#### TEXT SHOWN:
= = = = =
# Forum Home Renovation General Odds & Sods  Hanging a dryer on steel framing

## Jacksin

Ive done a search but couldn't find the following, so -- Any ideas about how to hang a clothes dryer on a wall with steel framing?  
I doubt if it will be strong enough attaching a timber plate to the steel stud work using tek screws.The option of plating both sides of the wall and bolting through, isnt, because its in a bedroom and the owner doesn't want to. Its a new place and he doesnt want to open the walls up. 
I haven't seen the job yet and want to prepare for the worst.  
Thanks in advance.

----------


## SilentButDeadly

Jacksin, 
A single Buildex TEK screw (or equivalent) into a steel frame has a pullout resistance of anything from about 1 to 3 kilonewtons http://www.buildex.com.au/techspec/default.asp depending on the frame thickness and the screw size. 
Assuming you fit a timber or steel mount for the dryer through the wall covering into the steel frame using a wing tip tek screw (and and there is adequate engagement - three thread turns) then you should be OK since one kilonewton is equivalent to just over 100 kilograms.....
= = = = =
#### DATASET EXTRACT:

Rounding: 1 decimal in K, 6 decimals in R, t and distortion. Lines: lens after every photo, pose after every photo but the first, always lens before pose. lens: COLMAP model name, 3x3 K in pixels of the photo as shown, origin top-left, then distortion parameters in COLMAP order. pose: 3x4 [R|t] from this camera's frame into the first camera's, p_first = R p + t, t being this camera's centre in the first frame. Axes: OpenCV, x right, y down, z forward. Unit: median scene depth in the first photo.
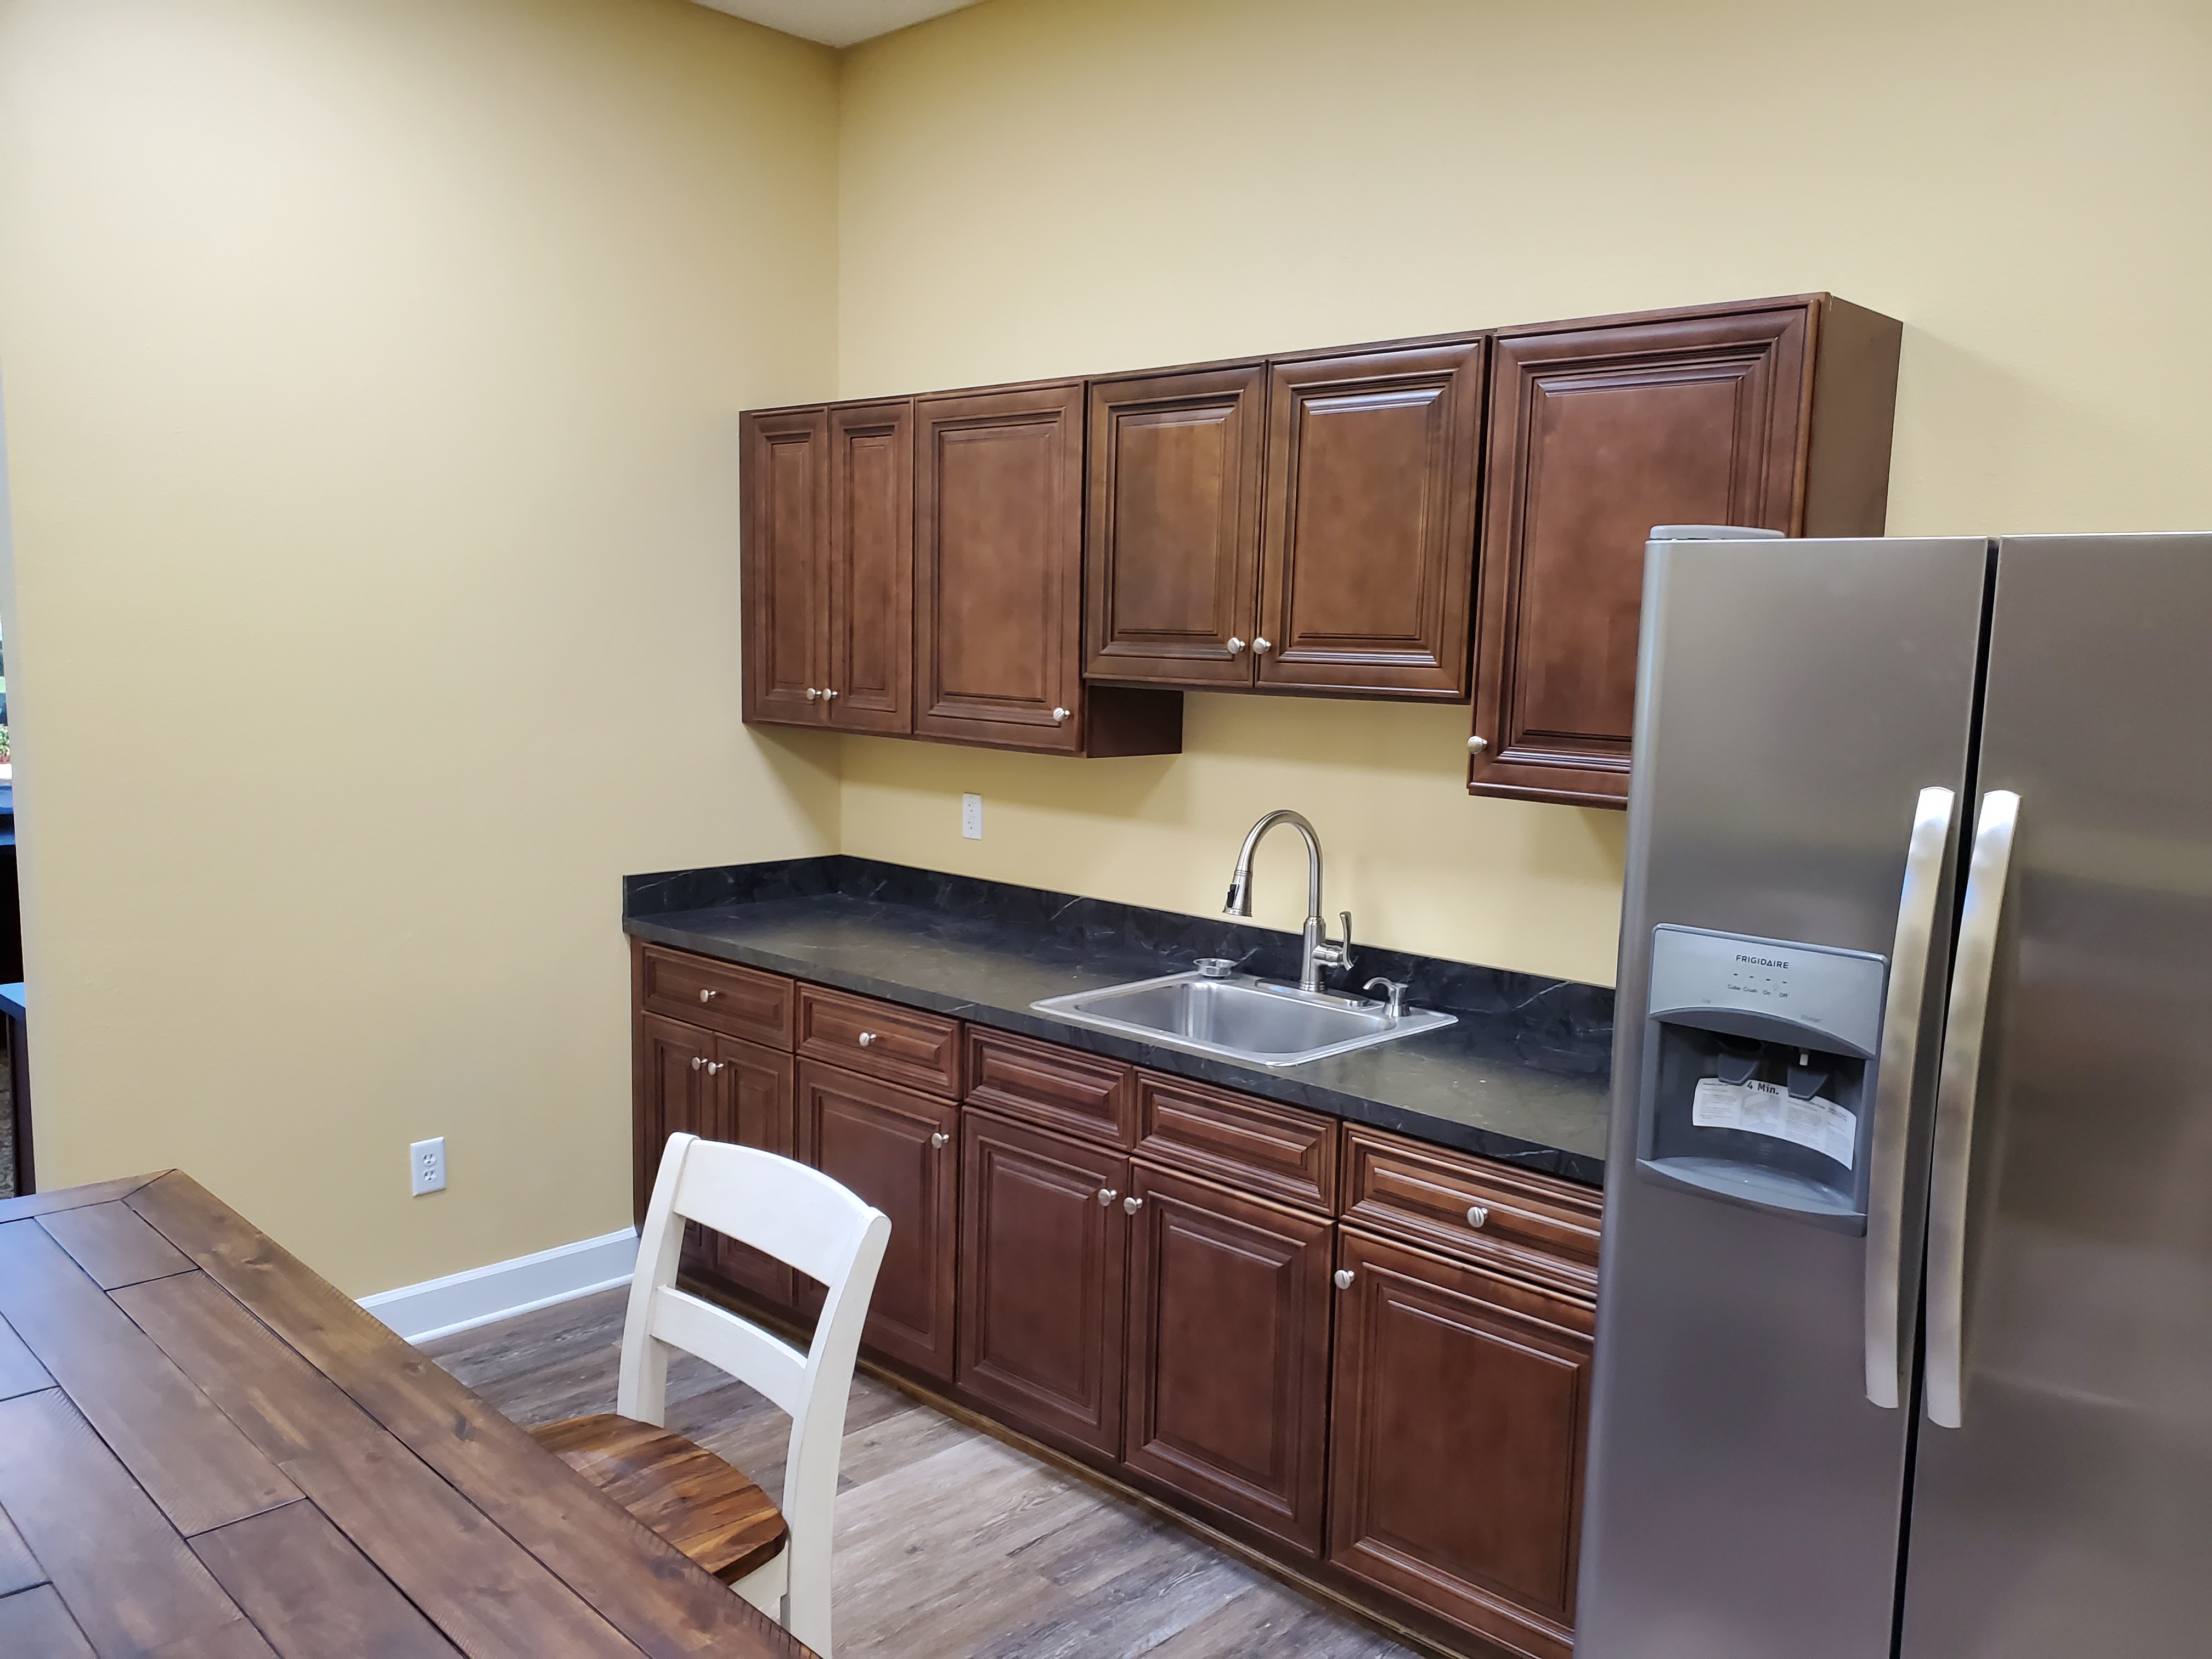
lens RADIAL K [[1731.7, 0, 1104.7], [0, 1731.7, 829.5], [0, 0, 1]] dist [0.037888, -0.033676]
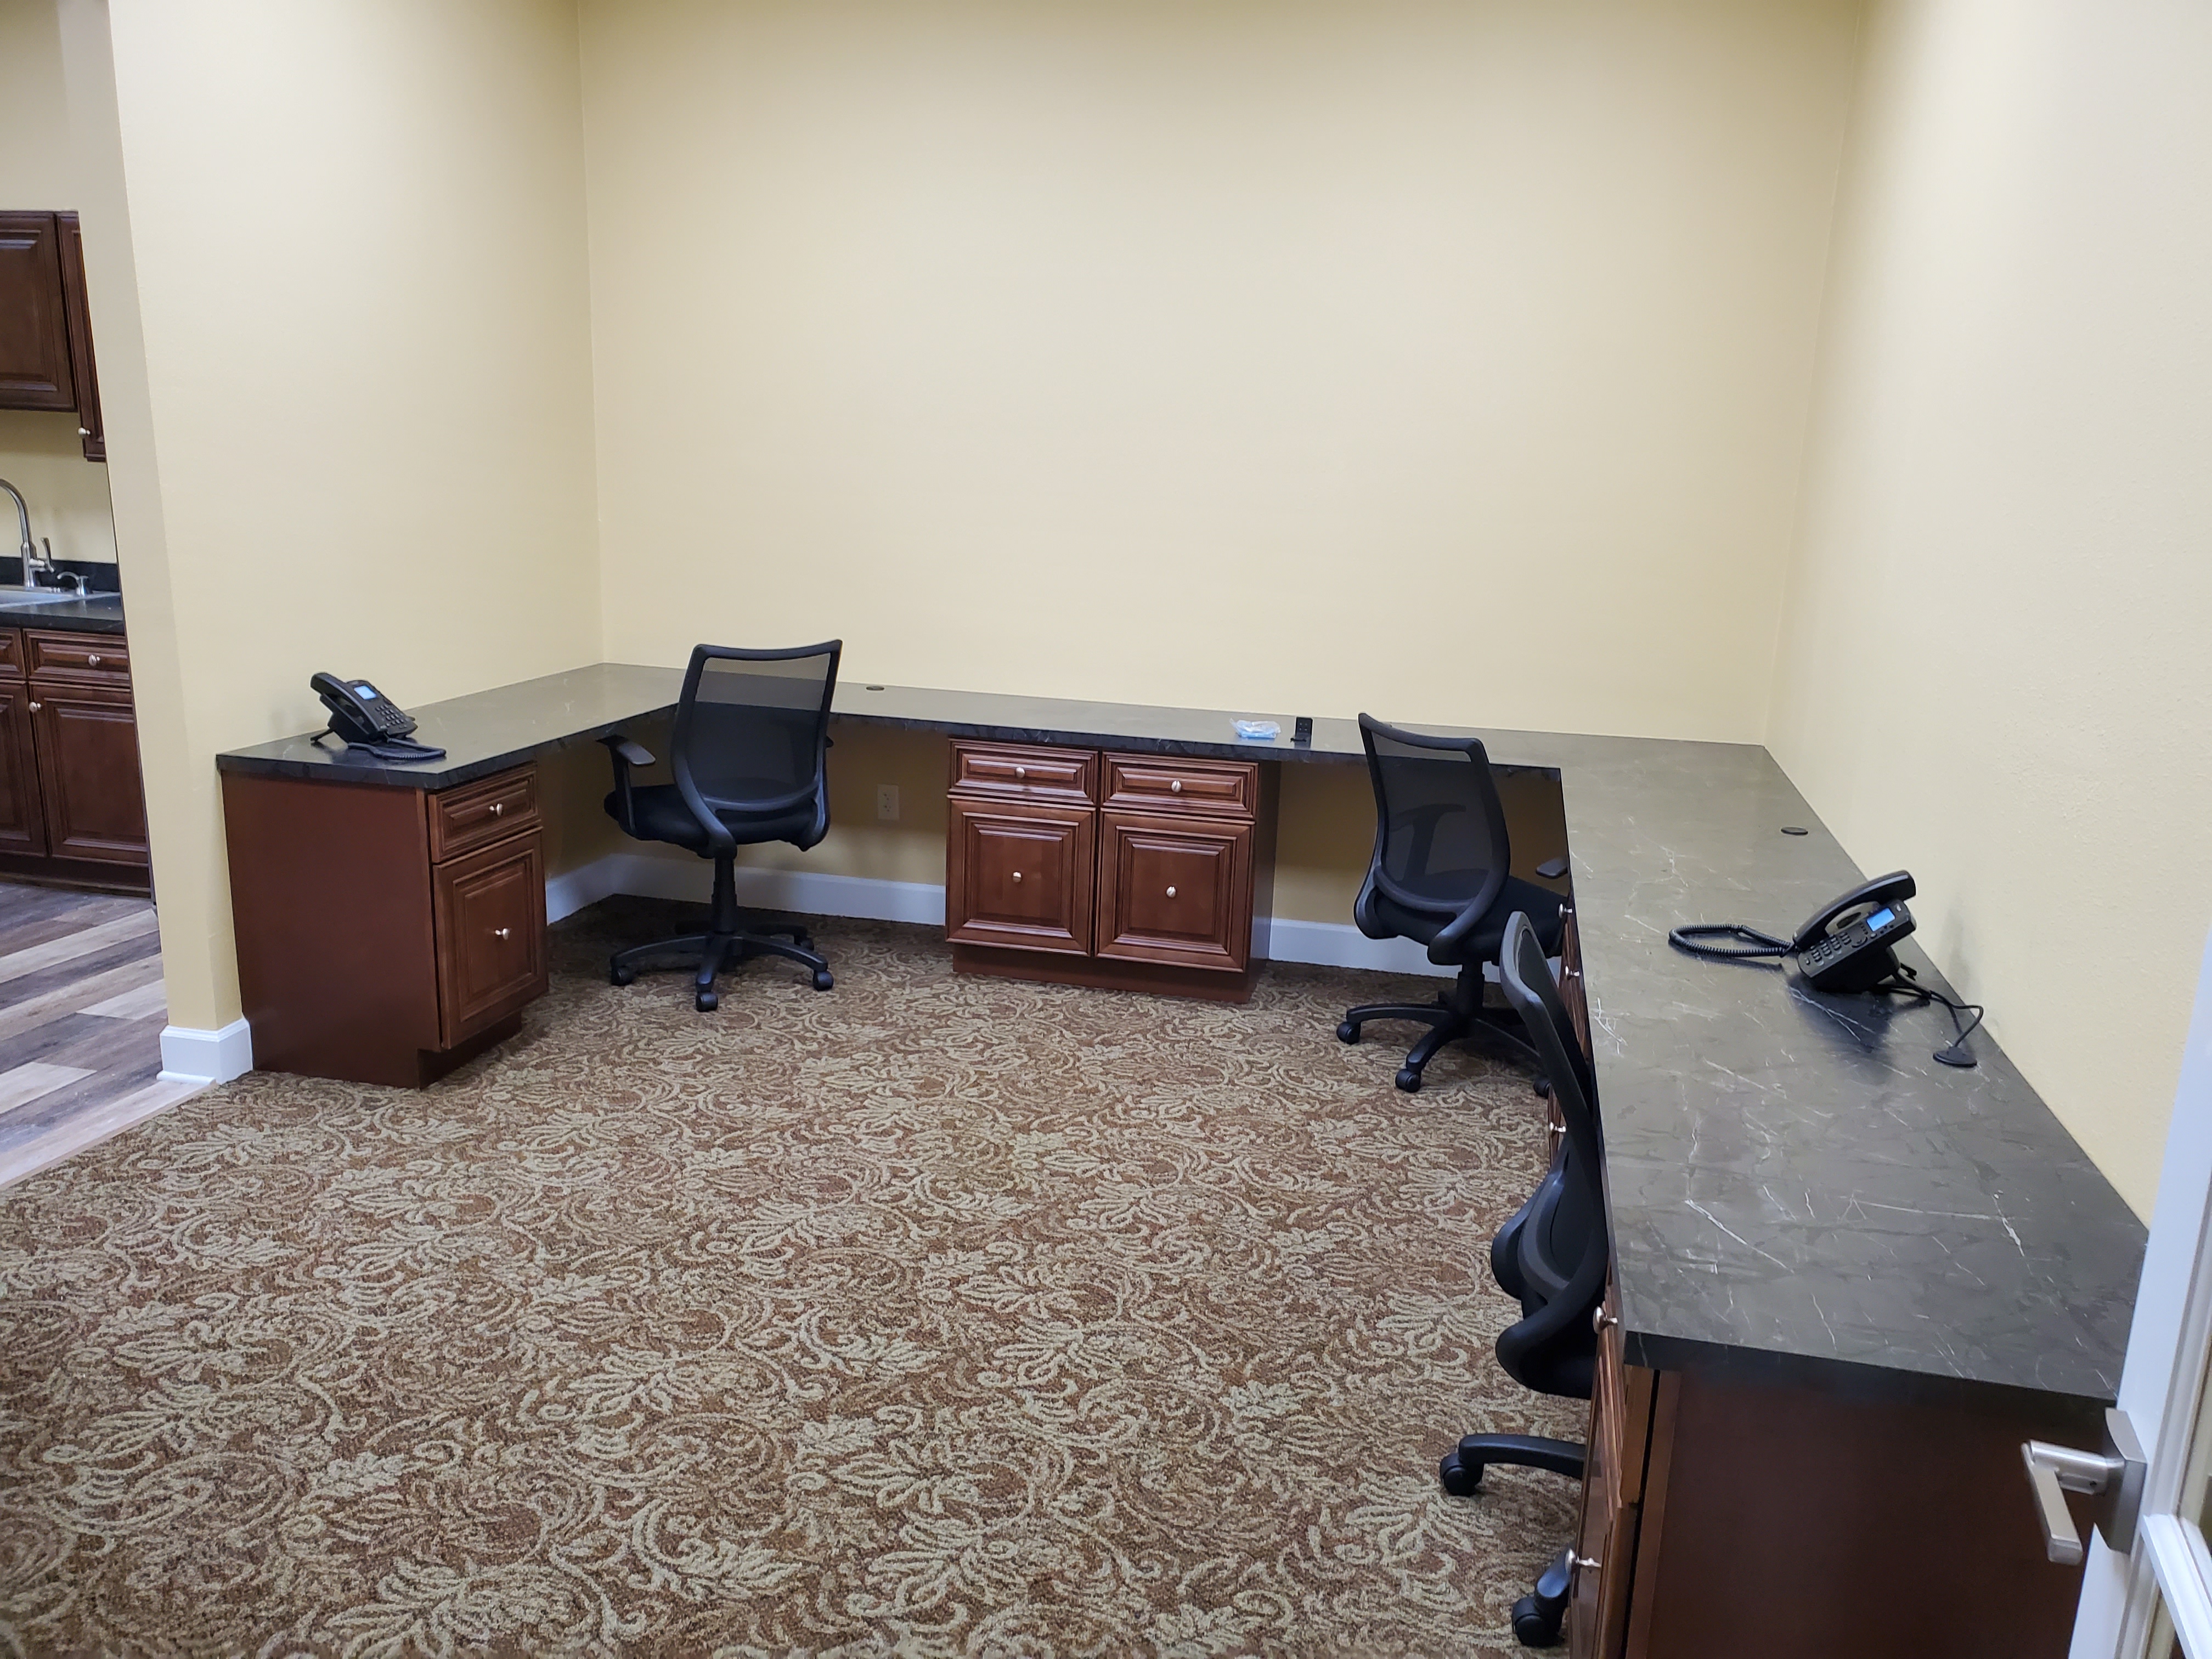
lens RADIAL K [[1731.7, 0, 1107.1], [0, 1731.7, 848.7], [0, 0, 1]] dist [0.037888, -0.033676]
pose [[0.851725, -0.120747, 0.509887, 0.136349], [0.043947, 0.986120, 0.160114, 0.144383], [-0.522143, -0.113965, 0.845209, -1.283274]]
= = = = =
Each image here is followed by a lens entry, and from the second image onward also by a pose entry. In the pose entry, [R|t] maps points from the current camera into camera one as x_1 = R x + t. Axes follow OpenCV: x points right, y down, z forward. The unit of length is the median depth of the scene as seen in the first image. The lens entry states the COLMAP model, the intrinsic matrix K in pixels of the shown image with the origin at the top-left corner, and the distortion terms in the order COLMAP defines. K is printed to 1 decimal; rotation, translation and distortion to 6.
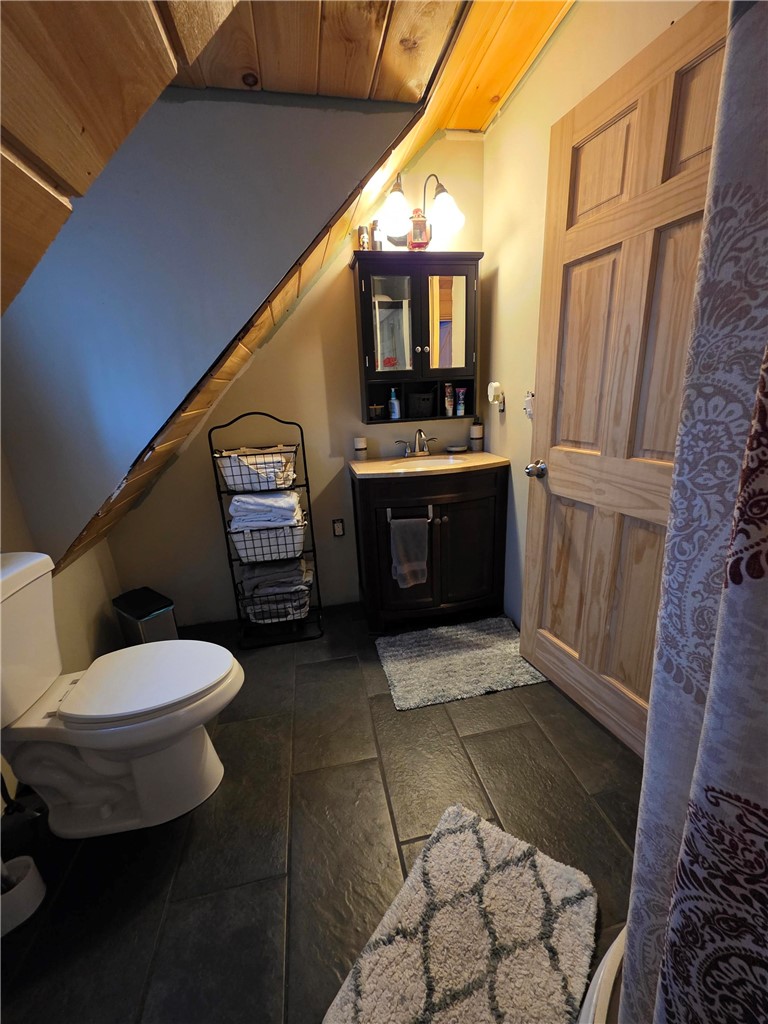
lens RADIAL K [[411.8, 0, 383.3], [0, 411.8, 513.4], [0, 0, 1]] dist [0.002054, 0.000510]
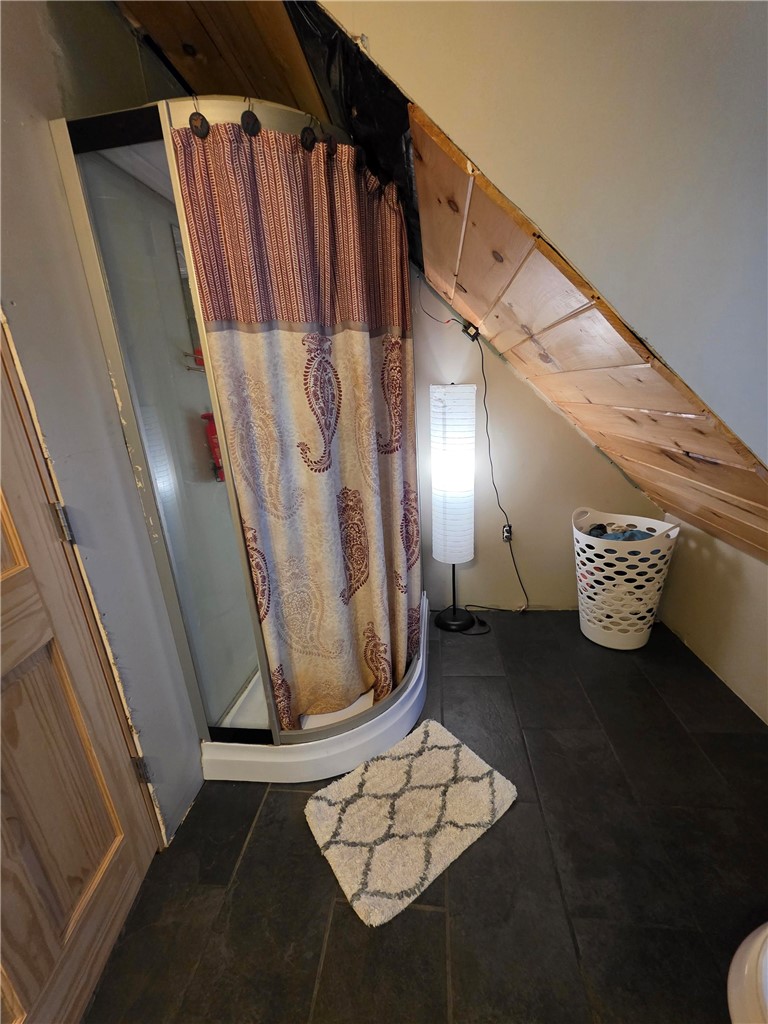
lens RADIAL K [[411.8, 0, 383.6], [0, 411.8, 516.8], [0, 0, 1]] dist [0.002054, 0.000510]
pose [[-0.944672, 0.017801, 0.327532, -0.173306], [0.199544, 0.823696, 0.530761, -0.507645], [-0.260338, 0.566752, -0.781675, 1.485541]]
= = = = =
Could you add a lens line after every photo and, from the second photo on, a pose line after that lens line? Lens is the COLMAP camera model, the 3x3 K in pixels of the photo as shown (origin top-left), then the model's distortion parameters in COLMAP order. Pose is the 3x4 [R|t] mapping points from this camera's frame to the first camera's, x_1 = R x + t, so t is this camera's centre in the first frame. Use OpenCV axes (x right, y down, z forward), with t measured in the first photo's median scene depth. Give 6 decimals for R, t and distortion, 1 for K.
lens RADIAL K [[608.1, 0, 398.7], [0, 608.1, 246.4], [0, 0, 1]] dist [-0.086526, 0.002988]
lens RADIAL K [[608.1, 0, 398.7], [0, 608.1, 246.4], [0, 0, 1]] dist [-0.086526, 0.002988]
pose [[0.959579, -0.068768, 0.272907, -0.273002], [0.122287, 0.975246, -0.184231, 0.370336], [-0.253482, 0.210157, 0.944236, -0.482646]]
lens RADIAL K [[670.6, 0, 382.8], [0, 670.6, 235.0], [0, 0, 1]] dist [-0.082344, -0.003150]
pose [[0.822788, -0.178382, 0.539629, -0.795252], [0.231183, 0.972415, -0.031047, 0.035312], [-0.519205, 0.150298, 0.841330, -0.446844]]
= = = = =
#### TASKS FOR THIS EXERCISE:
A. List every number that appears in the forum thread about hanging a dryer on steel framing, each with the words it measures.
B. Pick up the dryer-on-steel-framing thread right after its final sentence and keep writing in the same voice.
The data has no connection to the thread about hanging a dryer on steel framing.

#### YOUR RESPONSES:
A.
- 1 kilonewton (low end of the pullout resistance range)
- 3 kilonewtons (high end of that range)
- three thread turns
- one kilonewton
- 100 kilograms

B.
----------


## Yonnee

Same as a timber stud wall.
The studs never line up with where you want the bracket. I use a piece of hardwood skirting painted the same as the rest of the skirting and achitraves, long enough to span at least two studs and centred where the drier is going, screwed to the studs using 14 guage, No.17 bugle screws (14 guage metal screws will be plenty for the steel studs). If you're worried, get a 90mm skirting and run two screws each stud, and run a bead of construction adhesive to glue it to the wall as well.

----------


## Jacksin

Thanks for your responses. 
The owner has contacted the builders fix-all bloke and he says the same, so thats good enough for me.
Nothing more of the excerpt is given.